Top of Supplied records
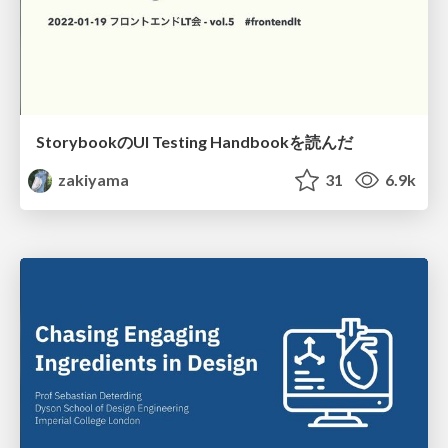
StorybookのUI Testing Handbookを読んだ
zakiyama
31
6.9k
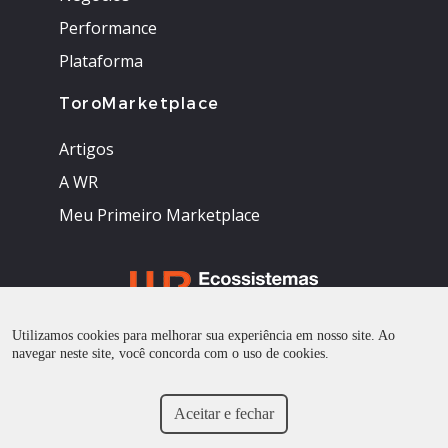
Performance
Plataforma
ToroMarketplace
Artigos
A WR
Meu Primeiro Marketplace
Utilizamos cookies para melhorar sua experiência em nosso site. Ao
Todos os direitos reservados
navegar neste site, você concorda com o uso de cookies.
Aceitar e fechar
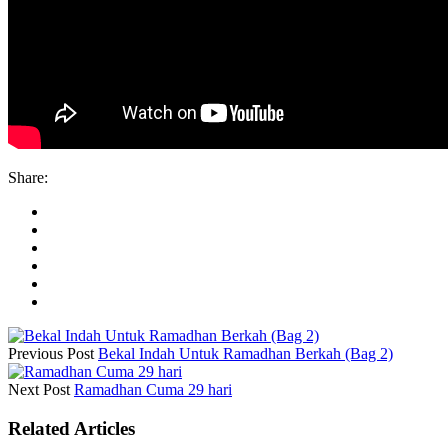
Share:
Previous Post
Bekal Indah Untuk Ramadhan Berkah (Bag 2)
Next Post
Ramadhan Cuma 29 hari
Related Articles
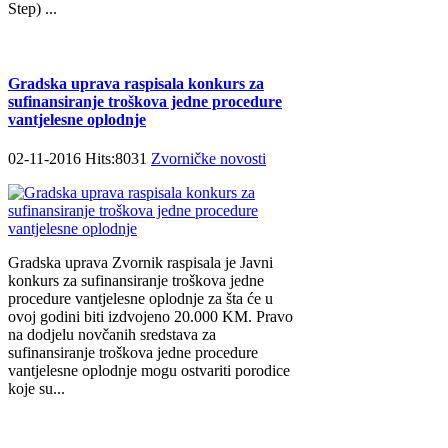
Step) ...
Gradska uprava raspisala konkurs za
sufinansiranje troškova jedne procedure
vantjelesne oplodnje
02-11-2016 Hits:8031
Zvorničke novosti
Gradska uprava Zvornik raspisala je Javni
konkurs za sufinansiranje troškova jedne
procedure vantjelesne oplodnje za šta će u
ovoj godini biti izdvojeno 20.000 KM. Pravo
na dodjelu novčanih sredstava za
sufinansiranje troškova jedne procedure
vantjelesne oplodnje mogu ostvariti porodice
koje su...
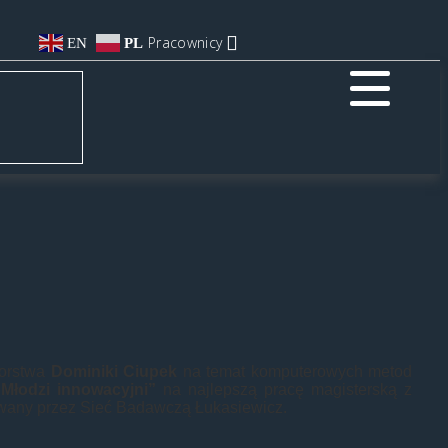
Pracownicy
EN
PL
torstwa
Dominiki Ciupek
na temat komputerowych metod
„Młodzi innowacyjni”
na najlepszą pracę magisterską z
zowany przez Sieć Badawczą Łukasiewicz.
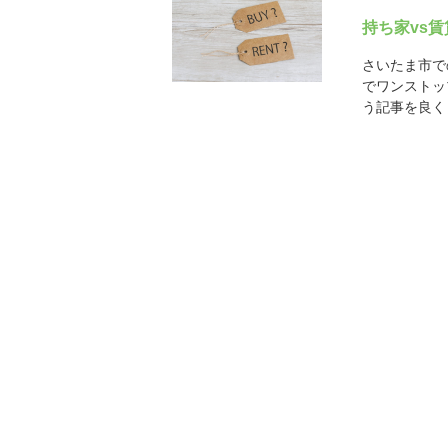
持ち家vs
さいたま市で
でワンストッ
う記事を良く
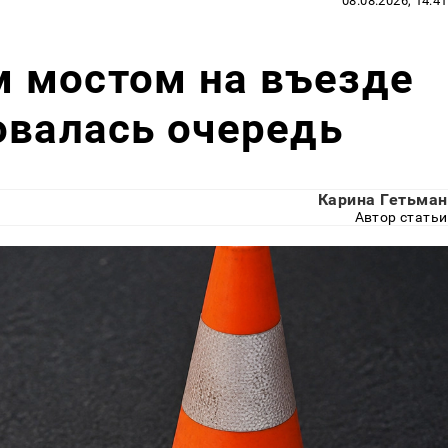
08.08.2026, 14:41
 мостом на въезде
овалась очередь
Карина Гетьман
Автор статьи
Bottom of Supplied records
Top of Supplied records
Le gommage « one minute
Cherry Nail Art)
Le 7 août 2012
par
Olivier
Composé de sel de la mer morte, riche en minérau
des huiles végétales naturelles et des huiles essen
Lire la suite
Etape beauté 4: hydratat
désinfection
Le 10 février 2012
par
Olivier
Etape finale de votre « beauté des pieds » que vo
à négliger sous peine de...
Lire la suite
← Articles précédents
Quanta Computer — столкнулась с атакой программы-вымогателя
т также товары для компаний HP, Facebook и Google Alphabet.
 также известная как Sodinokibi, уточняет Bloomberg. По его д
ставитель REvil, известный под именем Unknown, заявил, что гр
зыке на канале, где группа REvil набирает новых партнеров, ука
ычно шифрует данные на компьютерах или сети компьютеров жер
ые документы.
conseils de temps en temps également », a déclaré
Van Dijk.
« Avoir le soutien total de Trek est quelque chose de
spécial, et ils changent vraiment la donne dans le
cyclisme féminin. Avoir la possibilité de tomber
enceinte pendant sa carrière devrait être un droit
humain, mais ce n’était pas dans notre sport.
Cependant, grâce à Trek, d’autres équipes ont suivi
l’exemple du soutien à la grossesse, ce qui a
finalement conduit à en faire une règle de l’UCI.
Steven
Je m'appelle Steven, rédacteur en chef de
Bottom of Supplied records
Top of Supplied records
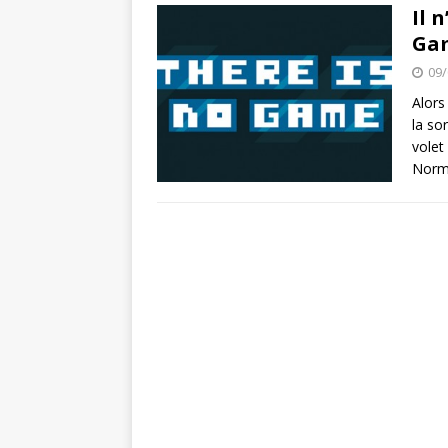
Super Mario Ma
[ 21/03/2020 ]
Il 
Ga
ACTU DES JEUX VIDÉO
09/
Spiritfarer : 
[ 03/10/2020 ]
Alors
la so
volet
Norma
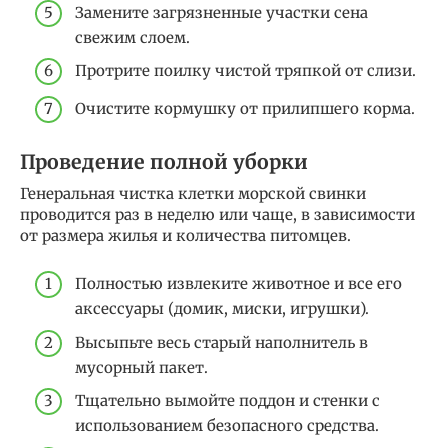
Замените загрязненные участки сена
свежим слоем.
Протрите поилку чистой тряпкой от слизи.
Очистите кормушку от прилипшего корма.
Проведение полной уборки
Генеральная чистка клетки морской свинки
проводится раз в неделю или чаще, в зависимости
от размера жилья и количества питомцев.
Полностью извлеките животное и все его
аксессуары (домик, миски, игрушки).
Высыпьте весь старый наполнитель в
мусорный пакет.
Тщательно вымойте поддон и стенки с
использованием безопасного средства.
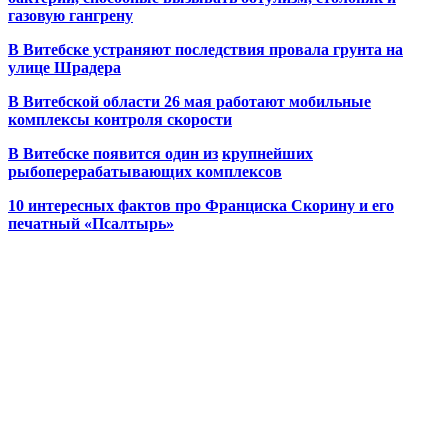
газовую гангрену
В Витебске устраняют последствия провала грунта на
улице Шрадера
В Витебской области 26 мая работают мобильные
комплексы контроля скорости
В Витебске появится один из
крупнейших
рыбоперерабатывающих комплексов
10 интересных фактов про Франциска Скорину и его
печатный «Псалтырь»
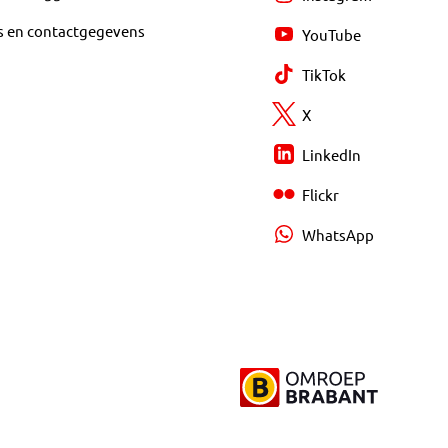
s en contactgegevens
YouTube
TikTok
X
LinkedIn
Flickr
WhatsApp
Bottom of Supplied records
Using the records above, report each line that contains the word "site" by copying it.

Utilizamos cookies para melhorar sua experiência em nosso site. Ao
navegar neste site, você concorda com o uso de cookies.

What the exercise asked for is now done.